Bronchial asthma is a heterogeneous disease that includes various subtypes. They may share similar clinical characteristics, but probably have different pathological mechanisms.
To identify phenotypes using cluster analysis in moderate to severe bronchial asthma and to compare differences in clinical, physiological, immunological and inflammatory data between the clusters.
Forty adult patients with moderate to severe bronchial asthma out of exacerbation were included. All underwent clinical assessment, anthropometric measurements, skin prick testing, standard spirometry and measurement fraction of exhaled nitric oxide. Blood eosinophilic count, serum total IgE and periostin levels were determined. Two-step cluster approach, hierarchical clustering method and k-mean analysis were used for identification of the clusters.
We have identified four clusters. Cluster 1 (n=14) - late-onset, non-atopic asthma with impaired lung function, Cluster 2 (n=13) - late-onset, atopic asthma, Cluster 3 (n=6) - late-onset, aspirin sensitivity, eosinophilic asthma, and Cluster 4 (n=7) - early-onset, atopic asthma.
Our study is the first in Bulgaria in which cluster analysis is applied to asthmatic patients. We identified four clusters. The variables with greatest force for differentiation in our study were: age of asthma onset, duration of diseases, atopy, smoking, blood eosinophils, nonsteroidal anti-inflammatory drugs hypersensitivity, baseline FEV1/FVC and symptoms severity. Our results support the concept of heterogeneity of bronchial asthma and demonstrate that cluster analysis can be an useful tool for phenotyping of disease and personalized approach to the treatment of patients.
支气管哮喘是一种异质性疾病,包括多种亚型。它们可能具有相似的临床特征,但病理机制可能不同。
通过聚类分析确定中重度支气管哮喘的表型,并比较各聚类间临床、生理、免疫和炎症数据的差异。

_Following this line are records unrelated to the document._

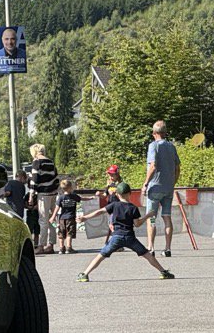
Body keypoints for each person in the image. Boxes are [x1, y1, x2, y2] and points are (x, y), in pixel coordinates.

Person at [76, 182, 174, 281]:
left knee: (101, 255)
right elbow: (137, 224)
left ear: (117, 194)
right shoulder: (133, 208)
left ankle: (85, 274)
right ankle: (163, 272)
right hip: (130, 238)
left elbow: (100, 211)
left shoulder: (114, 205)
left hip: (116, 237)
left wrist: (85, 217)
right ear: (130, 193)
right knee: (147, 255)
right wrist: (147, 216)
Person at [142, 120, 180, 258]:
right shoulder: (171, 146)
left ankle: (151, 247)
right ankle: (167, 248)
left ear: (154, 133)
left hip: (155, 187)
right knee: (166, 217)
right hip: (168, 188)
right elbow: (177, 168)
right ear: (165, 133)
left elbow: (153, 166)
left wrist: (145, 183)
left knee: (151, 218)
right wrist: (173, 182)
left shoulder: (153, 146)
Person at [28, 142, 60, 254]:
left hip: (43, 195)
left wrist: (31, 195)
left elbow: (34, 180)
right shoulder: (50, 162)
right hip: (53, 194)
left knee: (43, 220)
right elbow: (56, 178)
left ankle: (41, 246)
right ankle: (51, 245)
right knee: (52, 220)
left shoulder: (36, 162)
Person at [50, 179, 82, 254]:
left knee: (61, 233)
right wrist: (90, 198)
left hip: (61, 218)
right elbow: (81, 199)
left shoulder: (61, 197)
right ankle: (69, 247)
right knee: (69, 233)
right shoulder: (74, 196)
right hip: (71, 218)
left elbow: (57, 208)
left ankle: (61, 248)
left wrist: (53, 217)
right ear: (70, 187)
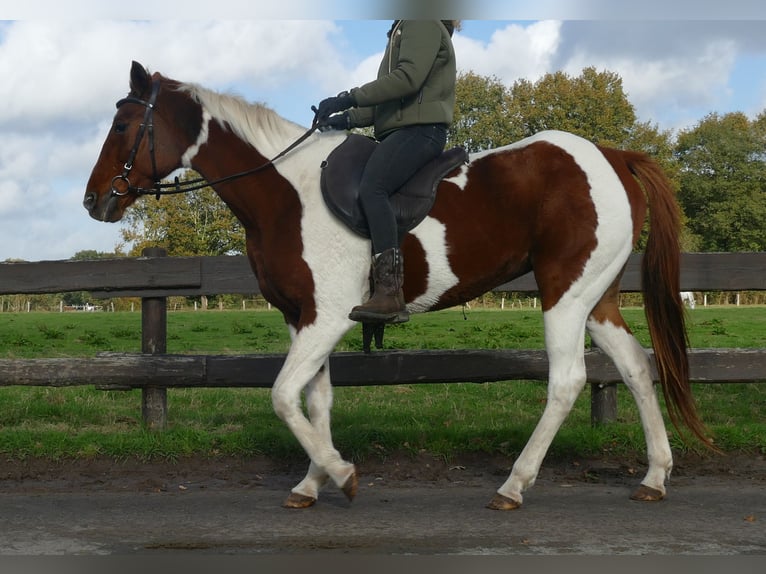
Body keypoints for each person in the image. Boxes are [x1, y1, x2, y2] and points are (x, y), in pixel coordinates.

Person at [314, 20, 458, 324]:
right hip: (399, 132)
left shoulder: (423, 22)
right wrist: (345, 118)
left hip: (420, 131)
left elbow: (407, 80)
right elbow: (386, 99)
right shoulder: (404, 27)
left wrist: (349, 96)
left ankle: (389, 292)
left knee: (372, 188)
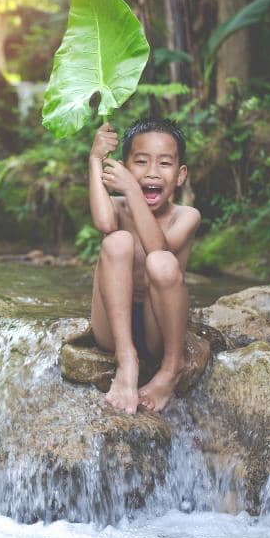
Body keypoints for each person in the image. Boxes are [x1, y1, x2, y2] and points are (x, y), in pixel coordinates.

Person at [88, 117, 200, 414]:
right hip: (113, 327)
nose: (152, 172)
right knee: (117, 241)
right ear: (124, 167)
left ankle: (170, 369)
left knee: (162, 262)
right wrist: (95, 159)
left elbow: (158, 249)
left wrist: (134, 191)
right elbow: (103, 223)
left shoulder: (186, 216)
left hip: (158, 328)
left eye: (164, 163)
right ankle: (127, 362)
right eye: (140, 162)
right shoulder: (117, 207)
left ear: (180, 174)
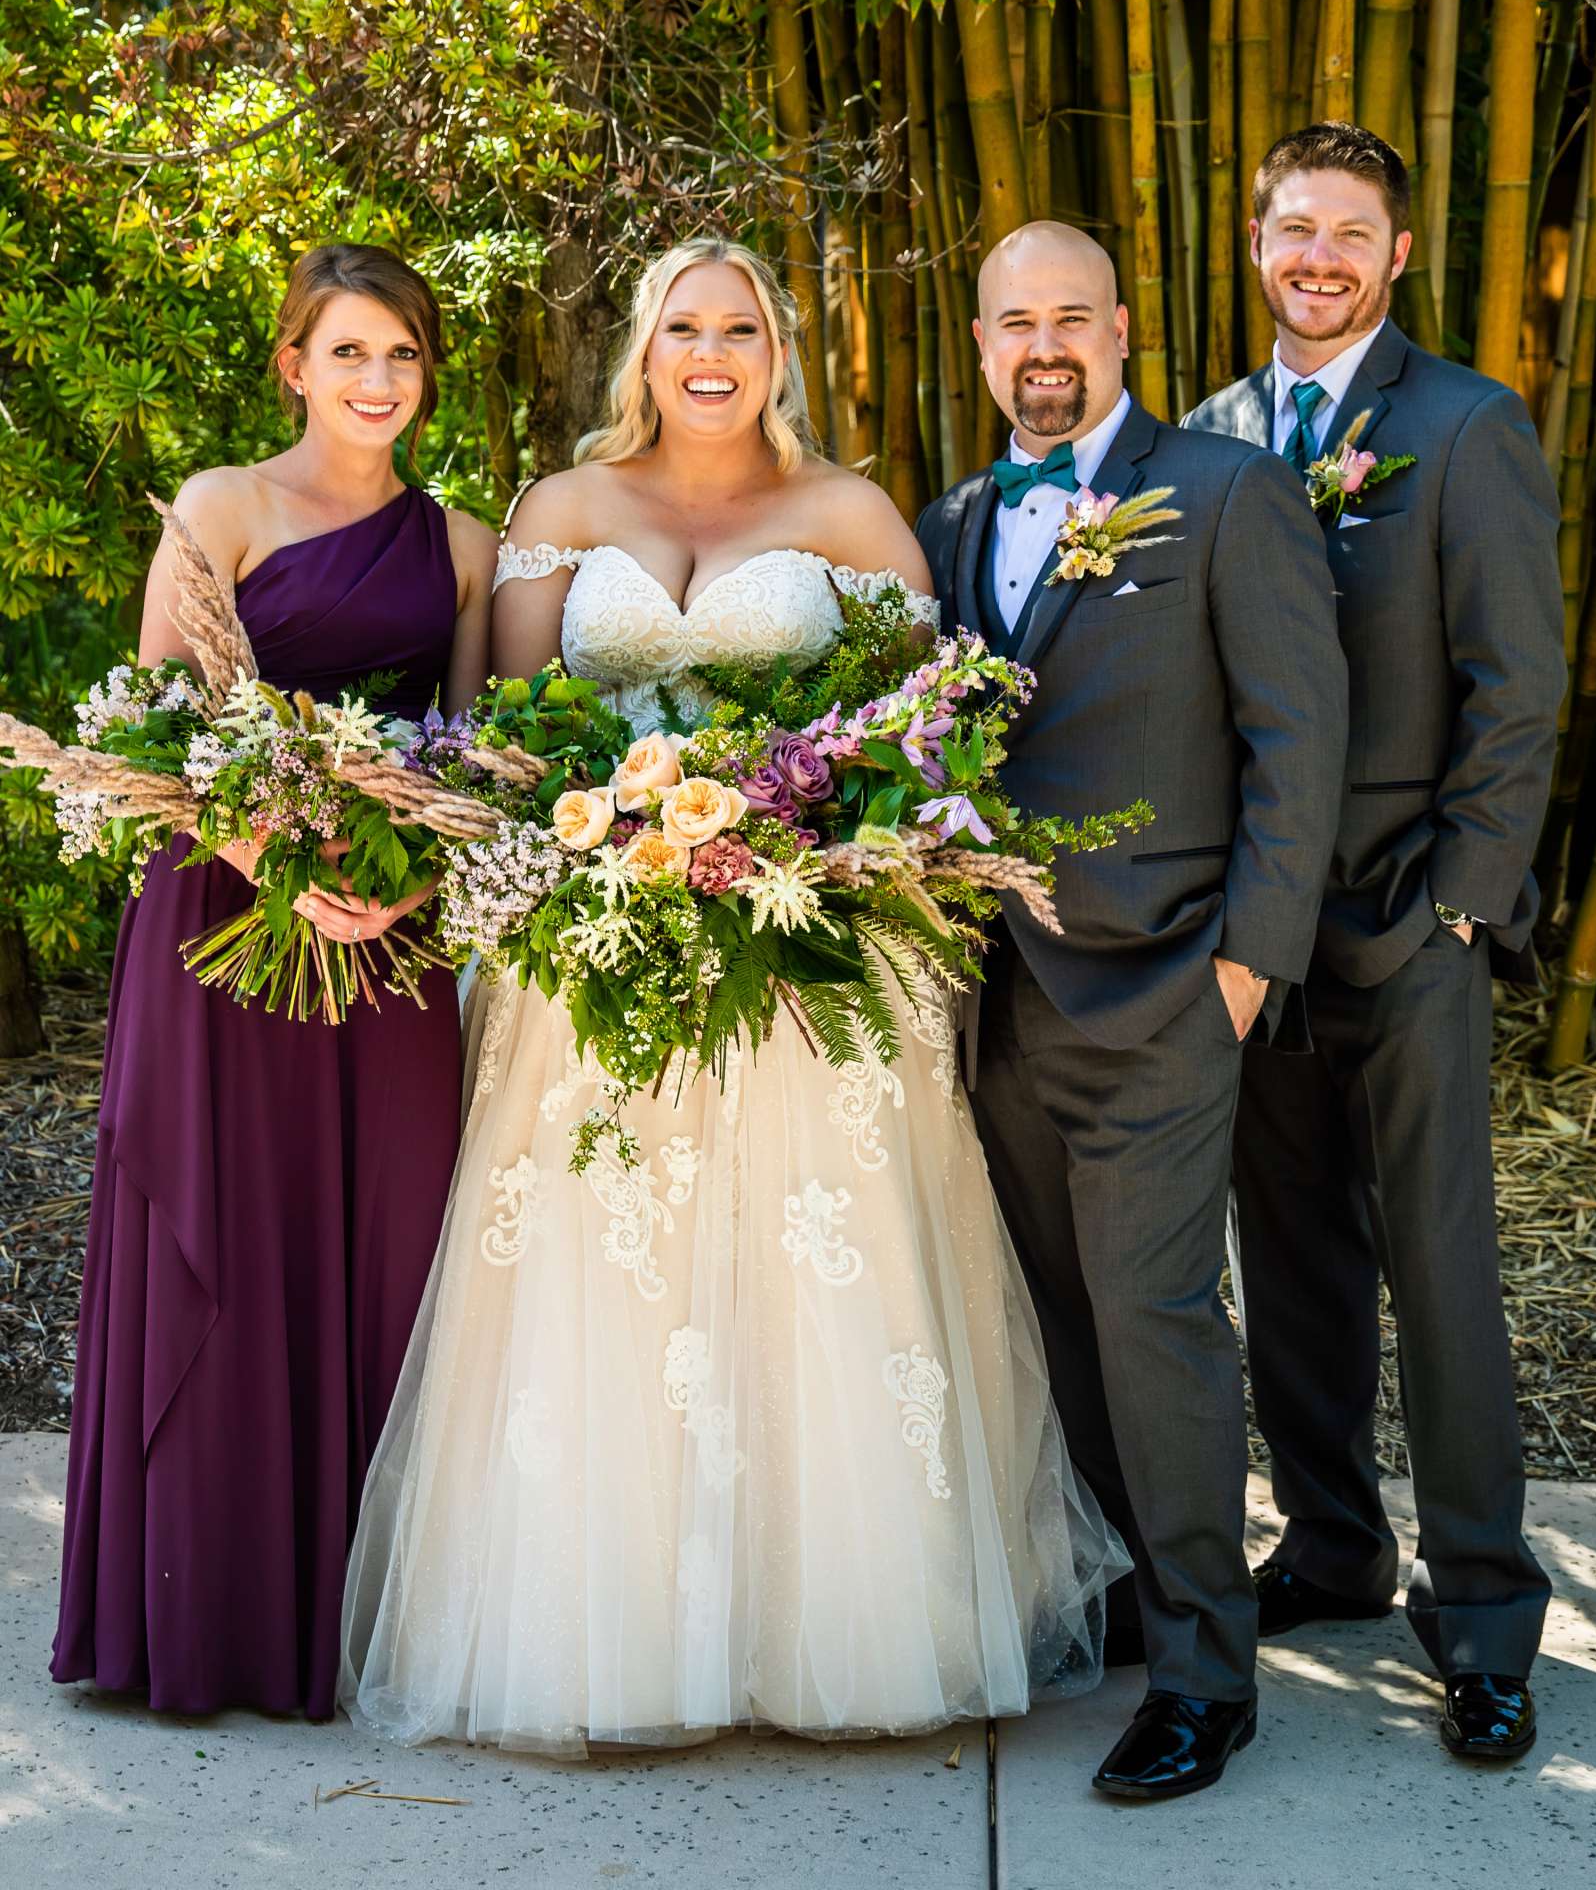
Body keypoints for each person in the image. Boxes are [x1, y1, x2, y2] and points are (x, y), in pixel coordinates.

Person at [339, 236, 1127, 1756]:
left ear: (780, 352)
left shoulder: (847, 514)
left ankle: (833, 1629)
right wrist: (609, 844)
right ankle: (618, 1637)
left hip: (807, 952)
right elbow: (505, 738)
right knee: (608, 1275)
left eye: (743, 328)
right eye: (684, 327)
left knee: (811, 1270)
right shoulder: (564, 512)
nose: (713, 352)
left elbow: (924, 742)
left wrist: (799, 840)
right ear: (643, 352)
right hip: (594, 947)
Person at [917, 220, 1347, 1802]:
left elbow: (1298, 742)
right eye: (1014, 322)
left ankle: (1202, 1675)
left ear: (1121, 329)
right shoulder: (951, 519)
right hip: (996, 995)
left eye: (1072, 319)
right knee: (1057, 1319)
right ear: (979, 344)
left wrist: (1247, 964)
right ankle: (1110, 1601)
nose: (1044, 347)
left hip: (1169, 977)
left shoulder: (1229, 495)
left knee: (1159, 1318)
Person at [52, 243, 495, 1718]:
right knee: (233, 1249)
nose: (379, 383)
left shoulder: (468, 544)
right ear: (294, 364)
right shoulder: (220, 507)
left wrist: (414, 875)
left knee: (390, 1246)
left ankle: (361, 1621)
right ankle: (215, 1618)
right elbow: (153, 734)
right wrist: (268, 850)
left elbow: (481, 749)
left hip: (393, 947)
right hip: (223, 931)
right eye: (350, 353)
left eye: (406, 357)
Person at [1185, 122, 1565, 1764]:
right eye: (1291, 229)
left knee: (1443, 1268)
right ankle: (1336, 1548)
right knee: (1295, 1266)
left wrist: (1467, 900)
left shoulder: (1467, 426)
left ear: (1397, 253)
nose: (1318, 257)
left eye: (1350, 232)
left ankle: (1481, 1611)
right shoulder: (1199, 438)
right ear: (1254, 246)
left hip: (1413, 911)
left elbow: (1520, 686)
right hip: (1256, 924)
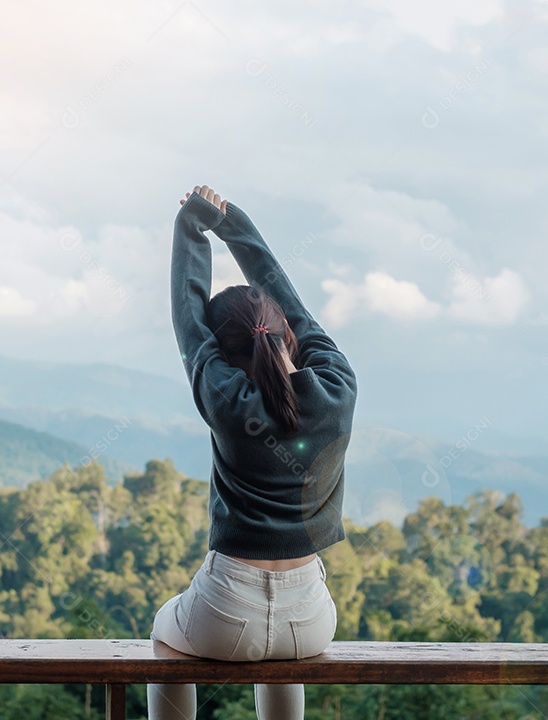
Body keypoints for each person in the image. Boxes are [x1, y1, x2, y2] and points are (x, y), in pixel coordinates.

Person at [148, 185, 358, 720]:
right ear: (285, 333)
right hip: (309, 617)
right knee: (282, 661)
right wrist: (230, 222)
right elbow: (291, 307)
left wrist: (190, 227)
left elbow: (189, 322)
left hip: (224, 610)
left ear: (221, 354)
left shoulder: (227, 399)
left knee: (164, 633)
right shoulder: (337, 388)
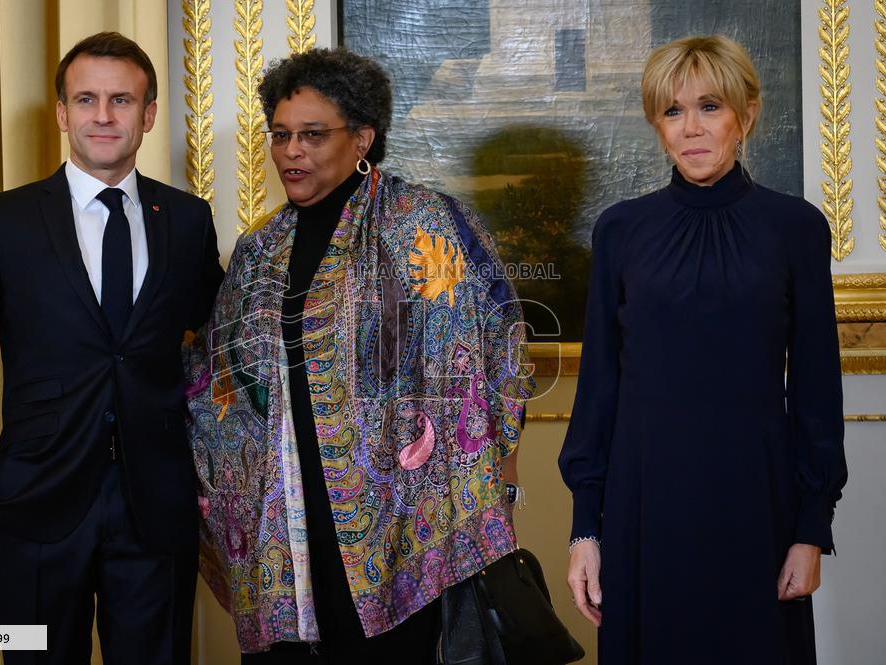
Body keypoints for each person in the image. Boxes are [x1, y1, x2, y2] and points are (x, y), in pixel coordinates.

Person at [184, 47, 535, 663]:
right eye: (282, 135)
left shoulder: (422, 223)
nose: (292, 150)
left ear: (363, 138)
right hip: (286, 522)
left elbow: (492, 348)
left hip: (403, 518)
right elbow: (221, 380)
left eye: (313, 135)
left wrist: (498, 482)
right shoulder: (257, 250)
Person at [0, 32, 223, 665]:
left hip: (156, 505)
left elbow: (224, 344)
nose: (104, 115)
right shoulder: (4, 222)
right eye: (86, 99)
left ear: (148, 115)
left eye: (122, 100)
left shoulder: (189, 220)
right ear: (62, 113)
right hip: (33, 502)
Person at [559, 35, 848, 664]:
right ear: (656, 124)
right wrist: (586, 528)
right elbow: (599, 389)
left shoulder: (795, 228)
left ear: (746, 115)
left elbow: (818, 391)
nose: (690, 128)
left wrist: (810, 530)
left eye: (709, 106)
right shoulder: (621, 231)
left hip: (757, 509)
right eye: (672, 111)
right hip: (643, 509)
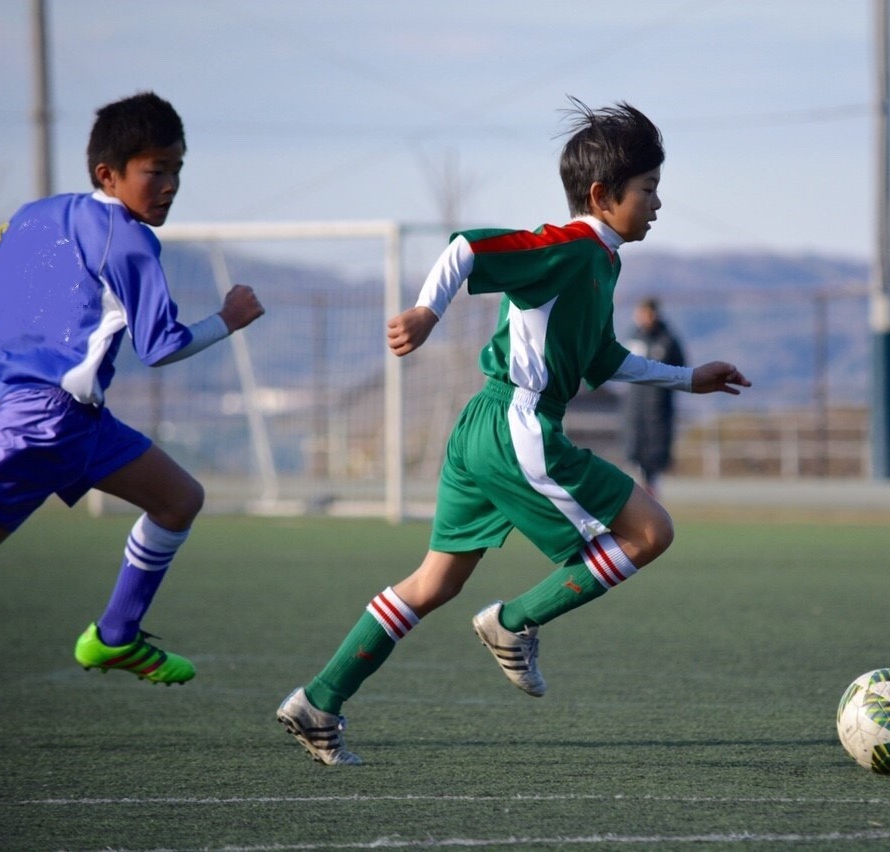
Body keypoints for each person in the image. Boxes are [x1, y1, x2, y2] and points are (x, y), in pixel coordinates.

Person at [276, 99, 750, 765]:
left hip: (482, 429)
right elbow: (466, 247)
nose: (658, 204)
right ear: (602, 195)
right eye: (648, 191)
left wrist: (686, 377)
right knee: (651, 532)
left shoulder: (601, 263)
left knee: (434, 583)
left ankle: (318, 701)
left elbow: (605, 360)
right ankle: (513, 622)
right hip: (517, 426)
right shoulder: (568, 248)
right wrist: (425, 312)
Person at [0, 91, 265, 685]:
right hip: (44, 422)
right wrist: (229, 318)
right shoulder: (130, 241)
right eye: (155, 171)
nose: (168, 185)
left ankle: (115, 637)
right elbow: (161, 347)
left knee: (178, 498)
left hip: (78, 419)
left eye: (176, 170)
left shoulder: (36, 215)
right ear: (107, 175)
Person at [623, 297, 685, 496]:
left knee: (656, 455)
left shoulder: (667, 340)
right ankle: (636, 496)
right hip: (634, 407)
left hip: (659, 409)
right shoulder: (633, 338)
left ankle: (653, 495)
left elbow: (681, 370)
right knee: (635, 452)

纳入40例处于非加重期的中重度成年支气管哮喘患者。所有患者均接受临床评估、人体测量、皮肤点刺试验、标准肺功能测定和呼出一氧化氮分数测量。测定血嗜酸性粒细胞计数、血清总IgE和骨膜蛋白水平。采用两步聚类法、层次聚类法和k均值分析来识别聚类。
我们识别出四个聚类。聚类1(n = 14)——迟发型、非特应性哮喘,肺功能受损;聚类2(n = 13)——迟发型、特应性哮喘;聚类3(n = 6)——迟发型、阿司匹林敏感性嗜酸性粒细胞性哮喘;聚类4(n = 7)——早发型、特应性哮喘。
我们的研究是保加利亚首次将聚类分析应用于哮喘患者的研究。我们识别出四个聚类。在我们的研究中,区分能力最强的变量为:哮喘发病年龄、病程、特应性、吸烟、血嗜酸性粒细胞、非甾体抗炎药超敏反应、基线FEV1/FVC和症状严重程度。我们的结果支持支气管哮喘异质性的概念,并表明聚类分析可成为疾病表型分析和患者个性化治疗方法的有用工具。